Tuesday, February 06, 2007

US Confirms Establishment of An African Command In Effort To Secure Future Oil, Gas Supplies

As a prominent counter move against China's increasing presence, and influence, across Africa, the Pentagon is already well underway to establishing a new African Command, despite the Department of Defence's announcement (below) that it is something they've only just come up with.

With the increasing power and spread of jihadists across Africa, the chaos in Somalia threatening to tip over into Ethiopia, and the endless attacks and kidnappings launched on oil platforms, pipelines and international workers in Nigeria, the US can hardly afford not to pour thousands of permanent soldiers, special forces, diplomats and spies into the region.

A recent White House national energy policy paper predicted that Africa would become "one of the fastest growing sources of oil and gas" for future American markets, as they try to break free of their "addiction" to Middle East oil.

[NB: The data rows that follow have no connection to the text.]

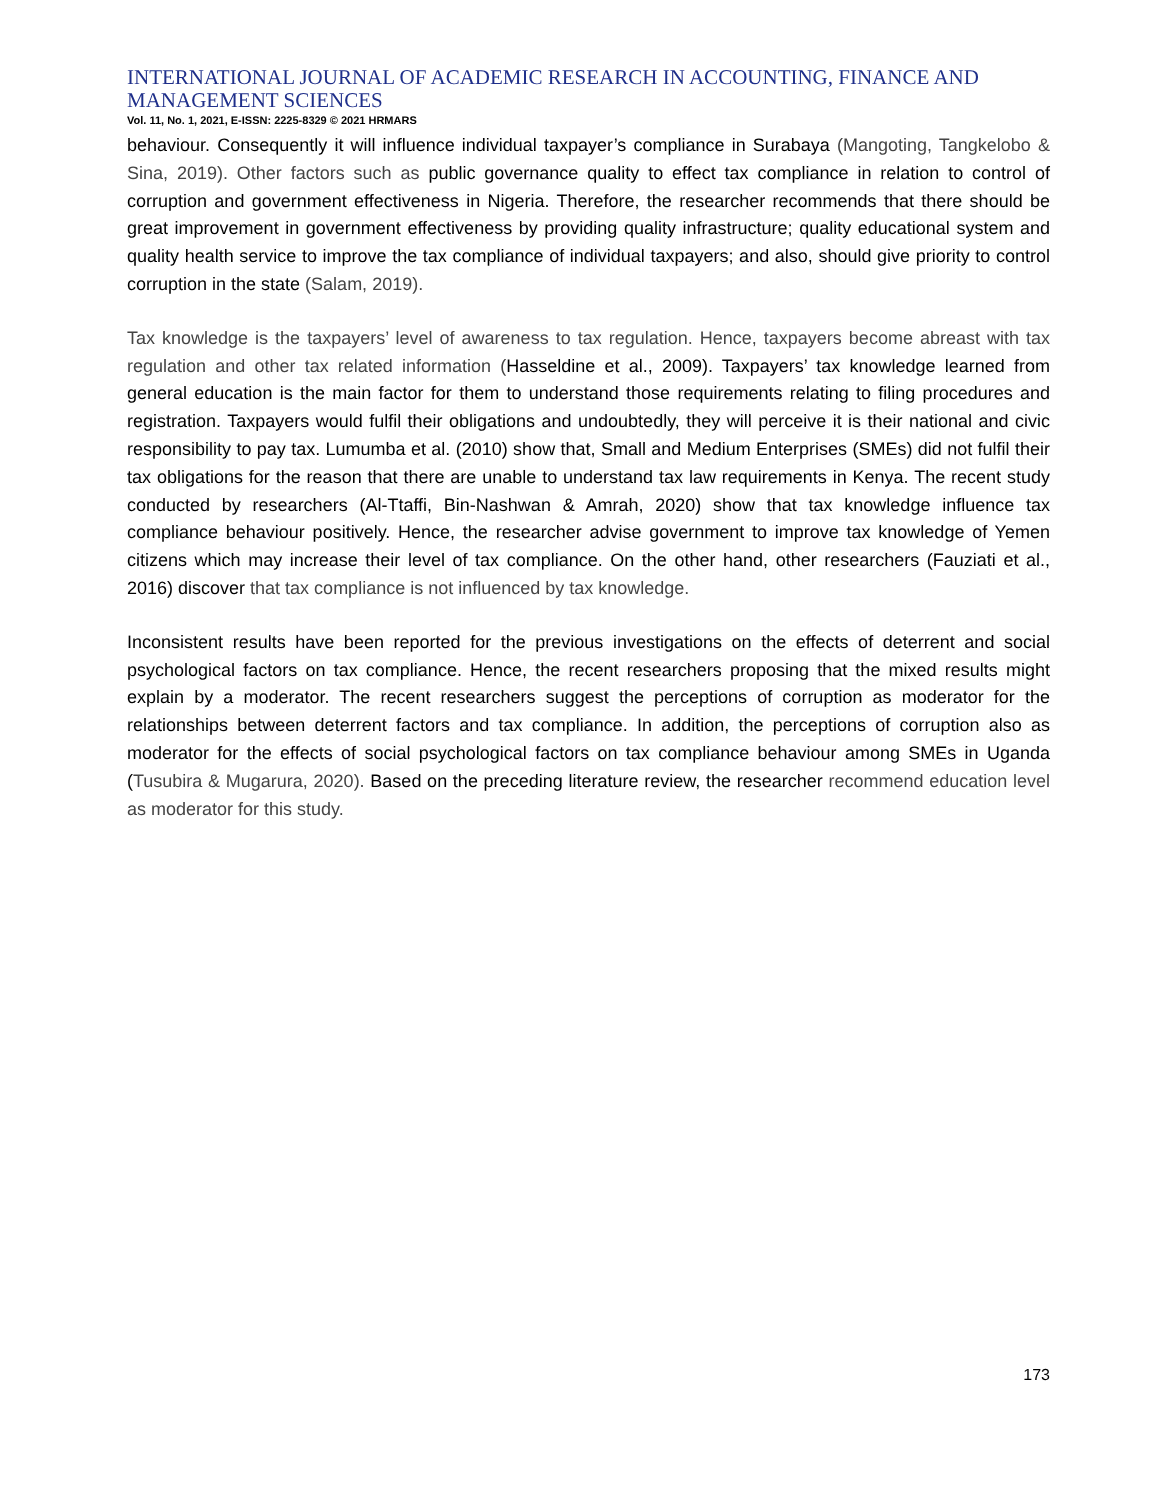INTERNATIONAL JOURNAL OF ACADEMIC RESEARCH IN ACCOUNTING, FINANCE AND MANAGEMENT SCIENCES
Vol. 11, No. 1, 2021, E-ISSN: 2225-8329 © 2021 HRMARS
behaviour. Consequently it will influence individual taxpayer’s compliance in Surabaya (Mangoting, Tangkelobo & Sina, 2019). Other factors such as public governance quality to effect tax compliance in relation to control of corruption and government effectiveness in Nigeria. Therefore, the researcher recommends that there should be great improvement in government effectiveness by providing quality infrastructure; quality educational system and quality health service to improve the tax compliance of individual taxpayers; and also, should give priority to control corruption in the state (Salam, 2019).
Tax knowledge is the taxpayers’ level of awareness to tax regulation. Hence, taxpayers become abreast with tax regulation and other tax related information (Hasseldine et al., 2009). Taxpayers’ tax knowledge learned from general education is the main factor for them to understand those requirements relating to filing procedures and registration. Taxpayers would fulfil their obligations and undoubtedly, they will perceive it is their national and civic responsibility to pay tax. Lumumba et al. (2010) show that, Small and Medium Enterprises (SMEs) did not fulfil their tax obligations for the reason that there are unable to understand tax law requirements in Kenya. The recent study conducted by researchers (Al-Ttaffi, Bin-Nashwan & Amrah, 2020) show that tax knowledge influence tax compliance behaviour positively. Hence, the researcher advise government to improve tax knowledge of Yemen citizens which may increase their level of tax compliance. On the other hand, other researchers (Fauziati et al., 2016) discover that tax compliance is not influenced by tax knowledge.
Inconsistent results have been reported for the previous investigations on the effects of deterrent and social psychological factors on tax compliance. Hence, the recent researchers proposing that the mixed results might explain by a moderator. The recent researchers suggest the perceptions of corruption as moderator for the relationships between deterrent factors and tax compliance. In addition, the perceptions of corruption also as moderator for the effects of social psychological factors on tax compliance behaviour among SMEs in Uganda (Tusubira & Mugarura, 2020). Based on the preceding literature review, the researcher recommend education level as moderator for this study.
173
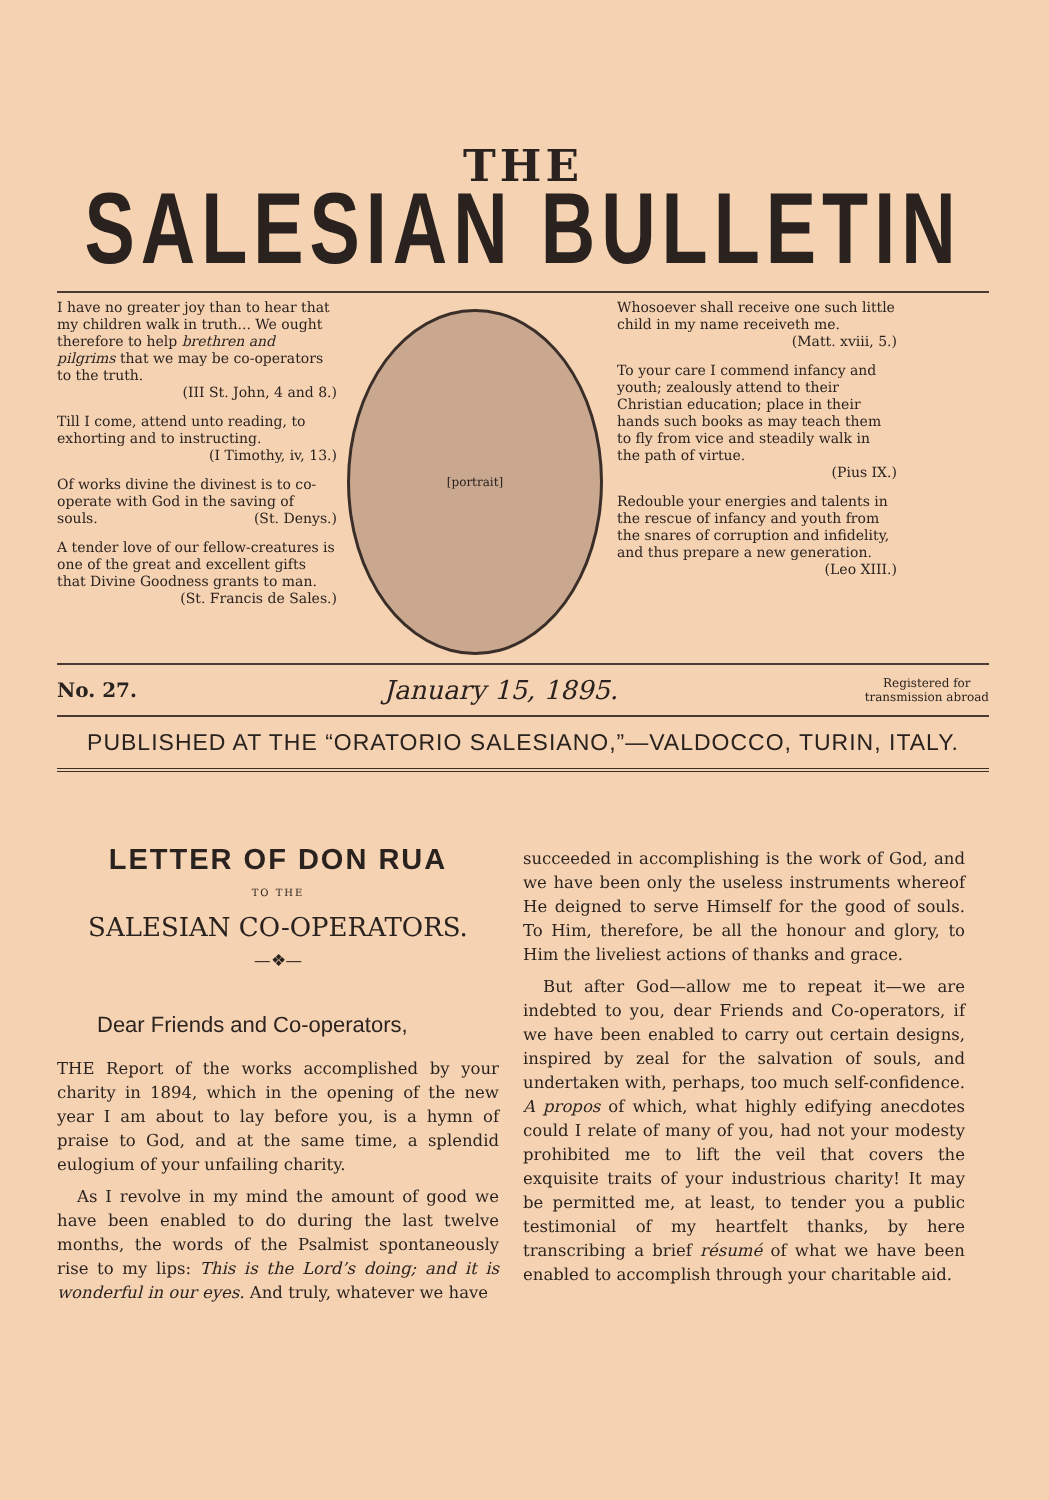THE
SALESIAN BULLETIN
I have no greater joy than to hear that my children walk in truth... We ought therefore to help brethren and pilgrims that we may be co-operators to the truth.
(III St. John, 4 and 8.)
Till I come, attend unto reading, to exhorting and to instructing.
(I Timothy, iv, 13.)
Of works divine the divinest is to co-operate with God in the saving of souls. (St. Denys.)
A tender love of our fellow-creatures is one of the great and excellent gifts that Divine Goodness grants to man.
(St. Francis de Sales.)
[portrait]
Whosoever shall receive one such little child in my name receiveth me.
(Matt. xviii, 5.)
To your care I commend infancy and youth; zealously attend to their Christian education; place in their hands such books as may teach them to fly from vice and steadily walk in the path of virtue.
(Pius IX.)
Redouble your energies and talents in the rescue of infancy and youth from the snares of corruption and infidelity, and thus prepare a new generation.
(Leo XIII.)
No. 27. January 15, 1895. Registered for
transmission abroad
PUBLISHED AT THE “ORATORIO SALESIANO,”—VALDOCCO, TURIN, ITALY.
LETTER OF DON RUA
TO THE
SALESIAN CO-OPERATORS.
—❖—
Dear Friends and Co-operators,
THE Report of the works accomplished by your charity in 1894, which in the opening of the new year I am about to lay before you, is a hymn of praise to God, and at the same time, a splendid eulogium of your unfailing charity.
As I revolve in my mind the amount of good we have been enabled to do during the last twelve months, the words of the Psalmist spontaneously rise to my lips: This is the Lord’s doing; and it is wonderful in our eyes. And truly, whatever we have
succeeded in accomplishing is the work of God, and we have been only the useless instruments whereof He deigned to serve Himself for the good of souls. To Him, therefore, be all the honour and glory, to Him the liveliest actions of thanks and grace.
But after God—allow me to repeat it—we are indebted to you, dear Friends and Co-operators, if we have been enabled to carry out certain designs, inspired by zeal for the salvation of souls, and undertaken with, perhaps, too much self-confidence. A propos of which, what highly edifying anecdotes could I relate of many of you, had not your modesty prohibited me to lift the veil that covers the exquisite traits of your industrious charity! It may be permitted me, at least, to tender you a public testimonial of my heartfelt thanks, by here transcribing a brief résumé of what we have been enabled to accomplish through your charitable aid.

But China has moved fast and decisively in Africa, showering development money and spreading bribes far and wide to niche up their own increasing energy demands, which will only grow in the next decade.

The question now is whether the United States has left their move into Africa too late to get their hands on the best quality, and easiest to harvest, oil and gas reserves.

From the US Department of Defence :
The U.S. military will establish a separate U.S. Africa Command to oversee military operations on the African continent, Defense Secretary Robert M. Gates announced during Congressional testimony today.

“The president has decided to stand-up a new unified, combatant command, Africa Command, to oversee security cooperation, building partnership capability, defense support to non-military missions, and, if directed, military operations on the African continent,” Gates said in testimony before the Senate Armed Services Committee.

The command will enable the U.S. military to have a more effective and integrated approach than the current command setup, Gates said.

Responsibility for operations on the African continent is currently divided among three combatant commands: U.S. European Command, which has responsibility for most of the nations in the African mainland except in the Horn of Africa; U.S. Central Command, which has responsibility for Egypt, Sudan, Eritrea, Ethiopia, Djibouti, Somalia and Kenya; and U.S. Pacific Command, which has responsibility for Madagascar, the Seychelles and the Indian Ocean area off the African coast.

Gates called this arrangement an “outdated arrangement left over from the Cold War.”

He added that DoD will consult closely with Congress and European and African allies to implement the effort.